[BRIEF]: Reproduce the lines from the one containing "Transcribe the guitar" through the end of the entries, changing "Ending" to "Outro" and leaving everything else as it is.

(Saved data entries)
● ● ● ● ● ● ●
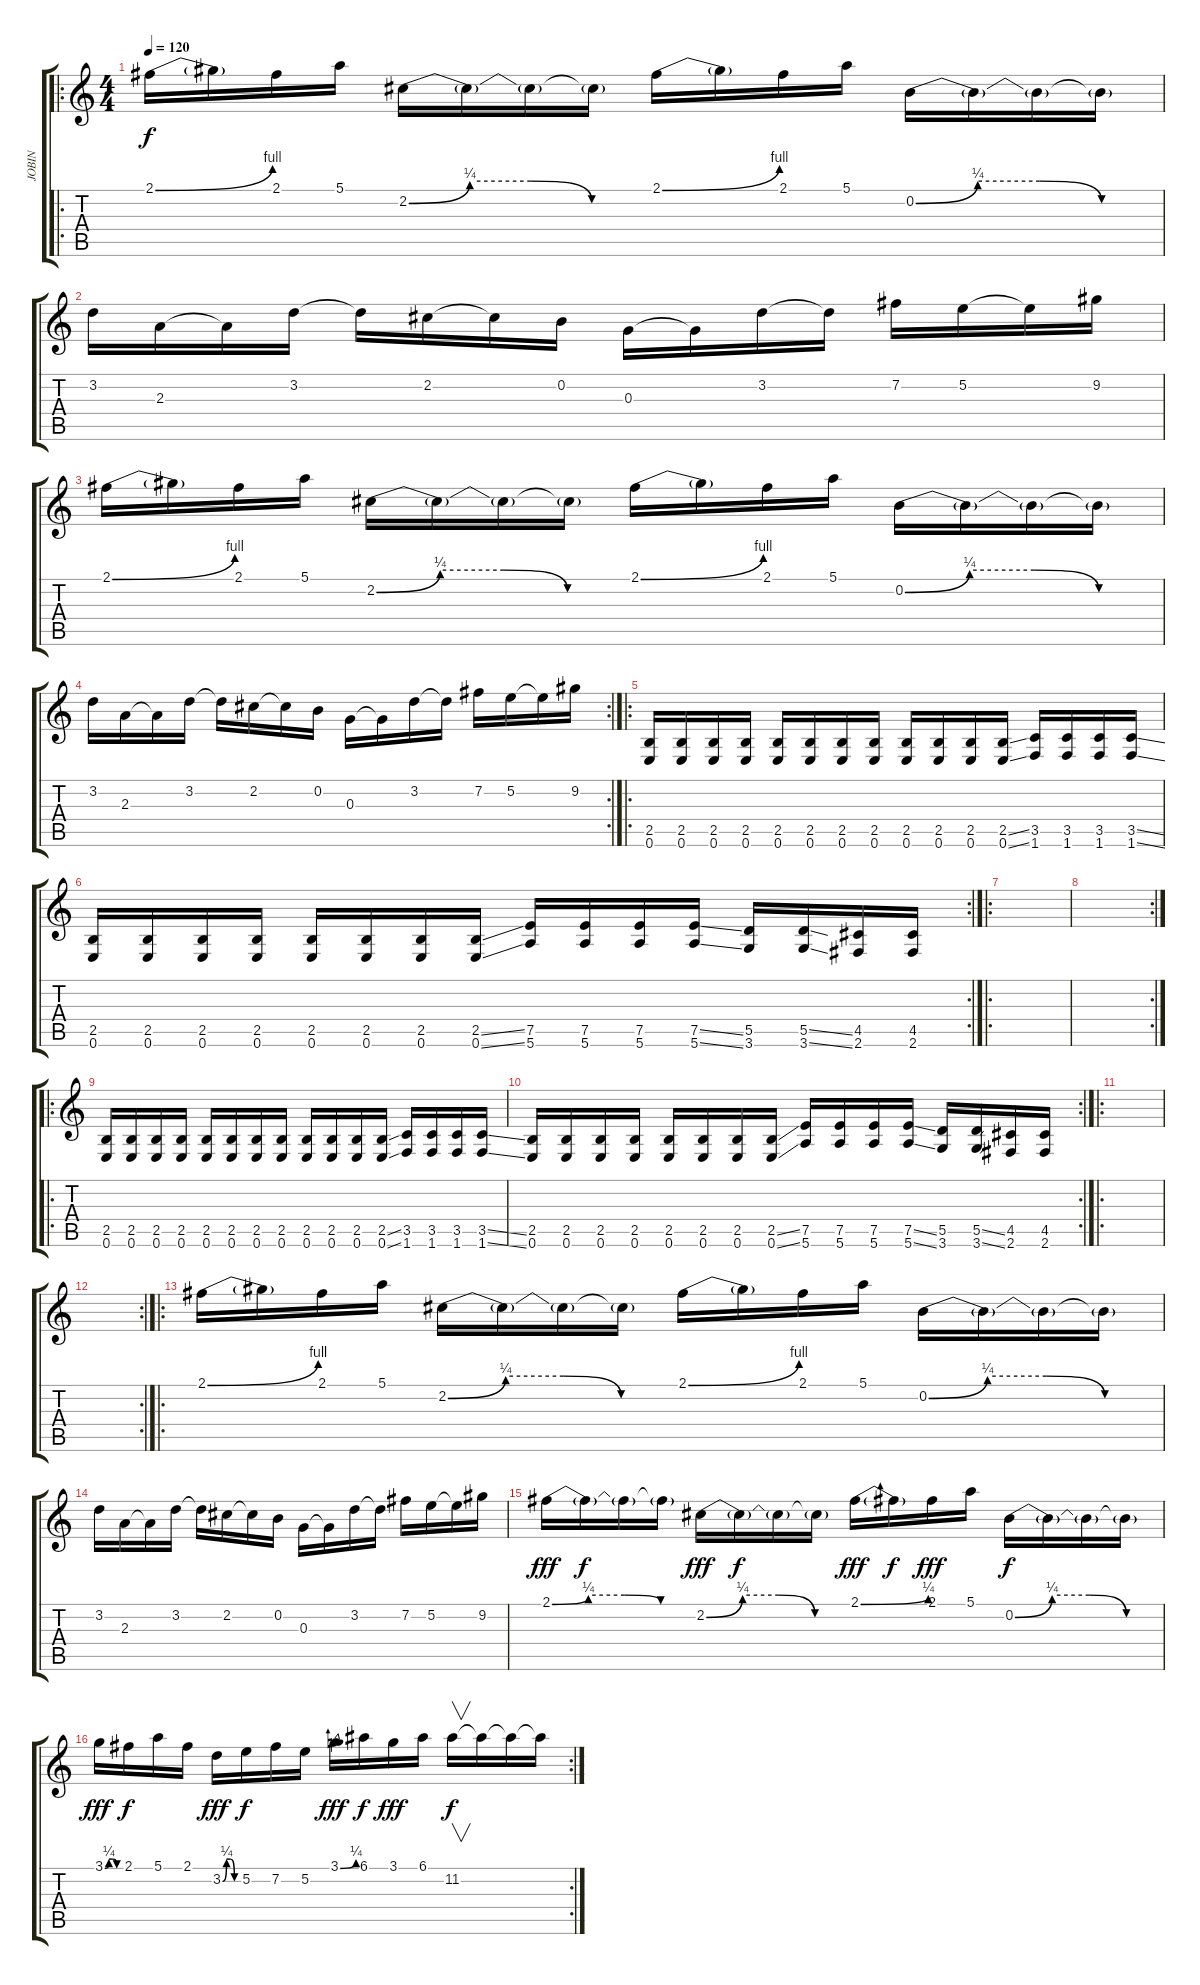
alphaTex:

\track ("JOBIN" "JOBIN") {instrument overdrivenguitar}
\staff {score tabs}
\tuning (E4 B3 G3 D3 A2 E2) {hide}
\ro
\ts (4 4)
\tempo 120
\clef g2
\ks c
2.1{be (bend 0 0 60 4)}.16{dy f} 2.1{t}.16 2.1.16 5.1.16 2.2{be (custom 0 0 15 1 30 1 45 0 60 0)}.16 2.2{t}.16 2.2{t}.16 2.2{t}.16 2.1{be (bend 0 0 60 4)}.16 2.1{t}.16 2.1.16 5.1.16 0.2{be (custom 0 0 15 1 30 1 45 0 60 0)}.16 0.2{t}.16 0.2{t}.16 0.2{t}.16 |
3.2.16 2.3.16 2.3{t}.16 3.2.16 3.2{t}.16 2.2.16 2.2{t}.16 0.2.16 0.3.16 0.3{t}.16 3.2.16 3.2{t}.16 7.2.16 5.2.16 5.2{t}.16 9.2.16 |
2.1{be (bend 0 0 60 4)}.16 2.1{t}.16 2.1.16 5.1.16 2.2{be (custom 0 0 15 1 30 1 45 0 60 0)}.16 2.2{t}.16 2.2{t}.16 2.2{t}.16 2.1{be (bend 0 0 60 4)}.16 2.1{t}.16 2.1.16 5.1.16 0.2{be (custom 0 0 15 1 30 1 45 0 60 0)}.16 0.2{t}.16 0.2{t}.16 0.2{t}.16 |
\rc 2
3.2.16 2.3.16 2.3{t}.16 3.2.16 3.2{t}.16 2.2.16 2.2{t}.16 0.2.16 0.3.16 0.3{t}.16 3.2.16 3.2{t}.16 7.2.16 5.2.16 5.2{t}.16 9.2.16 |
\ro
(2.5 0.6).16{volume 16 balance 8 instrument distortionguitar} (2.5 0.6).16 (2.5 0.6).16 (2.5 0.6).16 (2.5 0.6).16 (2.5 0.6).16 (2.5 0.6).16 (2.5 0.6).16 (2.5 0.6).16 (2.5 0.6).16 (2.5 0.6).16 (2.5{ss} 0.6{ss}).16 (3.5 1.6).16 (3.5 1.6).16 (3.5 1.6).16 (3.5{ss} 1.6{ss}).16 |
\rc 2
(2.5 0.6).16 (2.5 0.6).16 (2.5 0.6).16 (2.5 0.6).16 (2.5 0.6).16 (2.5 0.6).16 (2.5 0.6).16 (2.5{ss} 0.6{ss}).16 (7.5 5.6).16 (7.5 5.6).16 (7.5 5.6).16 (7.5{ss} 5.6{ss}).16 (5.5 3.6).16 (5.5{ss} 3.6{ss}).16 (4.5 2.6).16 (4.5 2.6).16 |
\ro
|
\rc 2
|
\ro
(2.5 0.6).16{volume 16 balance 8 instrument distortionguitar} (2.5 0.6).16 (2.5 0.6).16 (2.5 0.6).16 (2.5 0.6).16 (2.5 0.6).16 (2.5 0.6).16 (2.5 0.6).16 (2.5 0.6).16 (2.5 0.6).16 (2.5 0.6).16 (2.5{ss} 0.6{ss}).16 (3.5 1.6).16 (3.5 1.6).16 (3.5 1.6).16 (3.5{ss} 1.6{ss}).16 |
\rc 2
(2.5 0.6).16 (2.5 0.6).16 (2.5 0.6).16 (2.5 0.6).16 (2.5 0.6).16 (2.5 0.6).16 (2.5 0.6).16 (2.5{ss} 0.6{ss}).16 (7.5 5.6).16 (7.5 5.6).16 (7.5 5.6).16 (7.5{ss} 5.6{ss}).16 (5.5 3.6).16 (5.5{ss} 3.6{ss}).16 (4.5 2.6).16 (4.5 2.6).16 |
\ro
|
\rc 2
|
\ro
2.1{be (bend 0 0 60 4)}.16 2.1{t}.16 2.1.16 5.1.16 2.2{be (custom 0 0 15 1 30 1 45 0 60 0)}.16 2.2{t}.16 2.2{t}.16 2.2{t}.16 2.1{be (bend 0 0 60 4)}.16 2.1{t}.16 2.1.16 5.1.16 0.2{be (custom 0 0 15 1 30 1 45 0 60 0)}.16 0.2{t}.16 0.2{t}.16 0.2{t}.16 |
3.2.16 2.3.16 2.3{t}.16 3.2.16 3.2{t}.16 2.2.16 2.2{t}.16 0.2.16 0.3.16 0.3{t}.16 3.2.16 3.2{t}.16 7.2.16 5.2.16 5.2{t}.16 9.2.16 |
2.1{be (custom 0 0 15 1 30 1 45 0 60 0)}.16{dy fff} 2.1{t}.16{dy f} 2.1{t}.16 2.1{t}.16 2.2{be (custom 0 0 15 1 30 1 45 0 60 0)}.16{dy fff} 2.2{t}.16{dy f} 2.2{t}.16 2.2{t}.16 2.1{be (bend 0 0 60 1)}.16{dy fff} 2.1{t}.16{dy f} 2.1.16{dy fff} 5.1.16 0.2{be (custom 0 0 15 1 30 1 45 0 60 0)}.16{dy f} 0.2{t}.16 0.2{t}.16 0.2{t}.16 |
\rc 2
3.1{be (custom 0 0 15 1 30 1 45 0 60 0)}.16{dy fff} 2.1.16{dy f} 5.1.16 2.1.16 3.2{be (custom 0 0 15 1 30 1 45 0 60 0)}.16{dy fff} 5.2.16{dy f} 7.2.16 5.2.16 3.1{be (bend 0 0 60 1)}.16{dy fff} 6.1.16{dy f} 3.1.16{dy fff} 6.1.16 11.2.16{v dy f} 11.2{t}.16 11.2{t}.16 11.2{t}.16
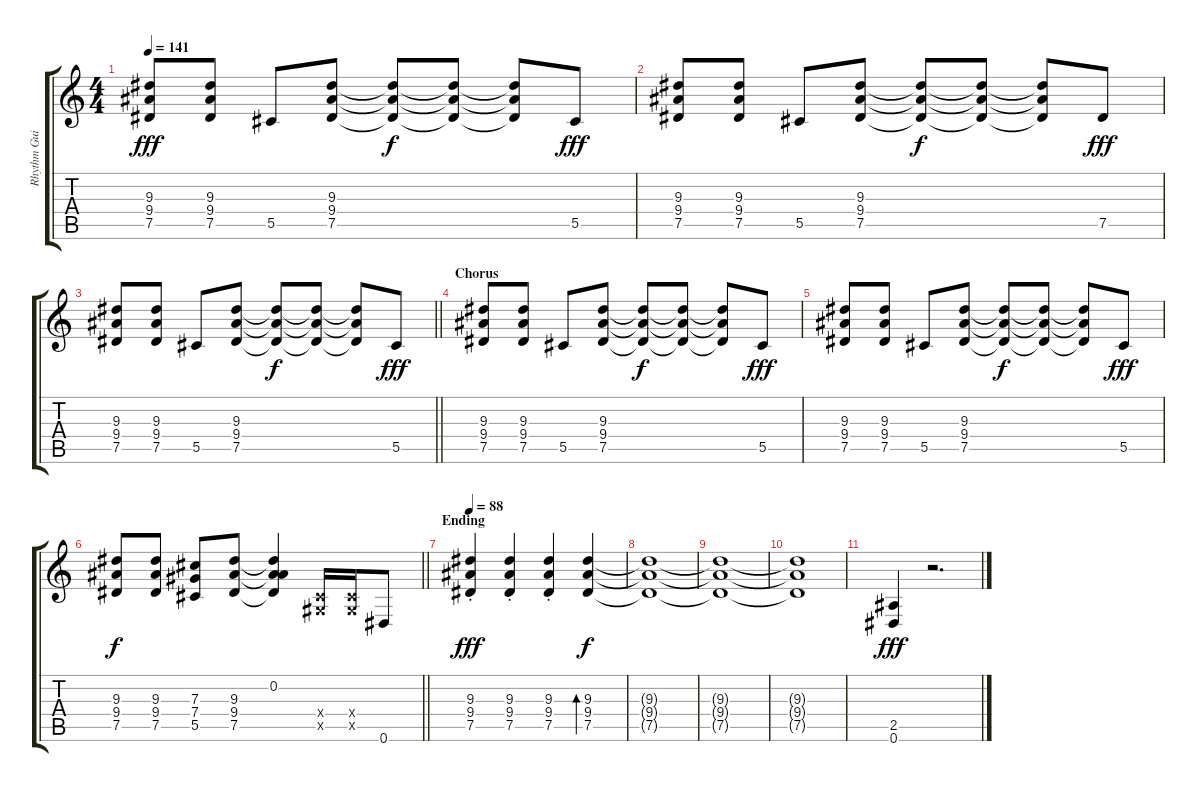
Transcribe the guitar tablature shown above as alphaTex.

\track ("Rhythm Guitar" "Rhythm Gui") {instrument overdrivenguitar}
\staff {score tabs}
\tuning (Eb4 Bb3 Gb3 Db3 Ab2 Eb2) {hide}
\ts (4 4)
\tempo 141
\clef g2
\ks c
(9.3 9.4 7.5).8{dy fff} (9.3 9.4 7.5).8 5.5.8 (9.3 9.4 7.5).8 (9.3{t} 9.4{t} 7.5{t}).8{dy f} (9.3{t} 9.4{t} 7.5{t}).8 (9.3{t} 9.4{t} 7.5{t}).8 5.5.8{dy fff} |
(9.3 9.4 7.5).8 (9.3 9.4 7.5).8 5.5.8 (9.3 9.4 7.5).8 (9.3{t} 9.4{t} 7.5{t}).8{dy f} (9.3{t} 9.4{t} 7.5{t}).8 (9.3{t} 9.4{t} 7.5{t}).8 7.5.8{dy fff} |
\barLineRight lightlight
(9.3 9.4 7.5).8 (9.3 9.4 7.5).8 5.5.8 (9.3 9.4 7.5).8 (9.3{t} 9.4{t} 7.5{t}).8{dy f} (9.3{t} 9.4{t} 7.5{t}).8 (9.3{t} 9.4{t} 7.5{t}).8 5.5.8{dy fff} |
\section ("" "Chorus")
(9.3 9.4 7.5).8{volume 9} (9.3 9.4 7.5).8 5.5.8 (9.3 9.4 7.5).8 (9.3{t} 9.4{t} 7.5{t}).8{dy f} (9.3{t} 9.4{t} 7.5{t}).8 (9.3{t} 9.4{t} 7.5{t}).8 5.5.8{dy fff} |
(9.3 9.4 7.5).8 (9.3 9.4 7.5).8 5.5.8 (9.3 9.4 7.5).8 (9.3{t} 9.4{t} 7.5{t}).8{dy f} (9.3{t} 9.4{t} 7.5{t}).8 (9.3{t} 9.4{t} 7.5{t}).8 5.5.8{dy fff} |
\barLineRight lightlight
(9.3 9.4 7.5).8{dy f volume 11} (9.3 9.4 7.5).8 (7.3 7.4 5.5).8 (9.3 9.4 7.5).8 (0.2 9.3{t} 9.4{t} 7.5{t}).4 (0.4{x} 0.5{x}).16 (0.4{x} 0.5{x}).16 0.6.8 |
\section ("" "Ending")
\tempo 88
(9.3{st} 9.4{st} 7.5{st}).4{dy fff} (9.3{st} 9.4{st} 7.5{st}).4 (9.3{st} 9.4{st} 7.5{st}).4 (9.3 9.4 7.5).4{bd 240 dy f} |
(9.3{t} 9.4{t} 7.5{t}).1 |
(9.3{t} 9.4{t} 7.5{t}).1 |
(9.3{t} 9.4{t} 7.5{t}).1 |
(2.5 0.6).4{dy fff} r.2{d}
● ● ● ● ● ● ●
[EXERCISE RESULT]:
Transcribe the guitar tablature shown above as alphaTex.

\track ("Rhythm Guitar" "Rhythm Gui") {instrument overdrivenguitar}
\staff {score tabs}
\tuning (Eb4 Bb3 Gb3 Db3 Ab2 Eb2) {hide}
\ts (4 4)
\tempo 141
\clef g2
\ks c
(9.3 9.4 7.5).8{dy fff} (9.3 9.4 7.5).8 5.5.8 (9.3 9.4 7.5).8 (9.3{t} 9.4{t} 7.5{t}).8{dy f} (9.3{t} 9.4{t} 7.5{t}).8 (9.3{t} 9.4{t} 7.5{t}).8 5.5.8{dy fff} |
(9.3 9.4 7.5).8 (9.3 9.4 7.5).8 5.5.8 (9.3 9.4 7.5).8 (9.3{t} 9.4{t} 7.5{t}).8{dy f} (9.3{t} 9.4{t} 7.5{t}).8 (9.3{t} 9.4{t} 7.5{t}).8 7.5.8{dy fff} |
\barLineRight lightlight
(9.3 9.4 7.5).8 (9.3 9.4 7.5).8 5.5.8 (9.3 9.4 7.5).8 (9.3{t} 9.4{t} 7.5{t}).8{dy f} (9.3{t} 9.4{t} 7.5{t}).8 (9.3{t} 9.4{t} 7.5{t}).8 5.5.8{dy fff} |
\section ("" "Chorus")
(9.3 9.4 7.5).8{volume 9} (9.3 9.4 7.5).8 5.5.8 (9.3 9.4 7.5).8 (9.3{t} 9.4{t} 7.5{t}).8{dy f} (9.3{t} 9.4{t} 7.5{t}).8 (9.3{t} 9.4{t} 7.5{t}).8 5.5.8{dy fff} |
(9.3 9.4 7.5).8 (9.3 9.4 7.5).8 5.5.8 (9.3 9.4 7.5).8 (9.3{t} 9.4{t} 7.5{t}).8{dy f} (9.3{t} 9.4{t} 7.5{t}).8 (9.3{t} 9.4{t} 7.5{t}).8 5.5.8{dy fff} |
\barLineRight lightlight
(9.3 9.4 7.5).8{dy f volume 11} (9.3 9.4 7.5).8 (7.3 7.4 5.5).8 (9.3 9.4 7.5).8 (0.2 9.3{t} 9.4{t} 7.5{t}).4 (0.4{x} 0.5{x}).16 (0.4{x} 0.5{x}).16 0.6.8 |
\section ("" "Outro")
\tempo 88
(9.3{st} 9.4{st} 7.5{st}).4{dy fff} (9.3{st} 9.4{st} 7.5{st}).4 (9.3{st} 9.4{st} 7.5{st}).4 (9.3 9.4 7.5).4{bd 240 dy f} |
(9.3{t} 9.4{t} 7.5{t}).1 |
(9.3{t} 9.4{t} 7.5{t}).1 |
(9.3{t} 9.4{t} 7.5{t}).1 |
(2.5 0.6).4{dy fff} r.2{d}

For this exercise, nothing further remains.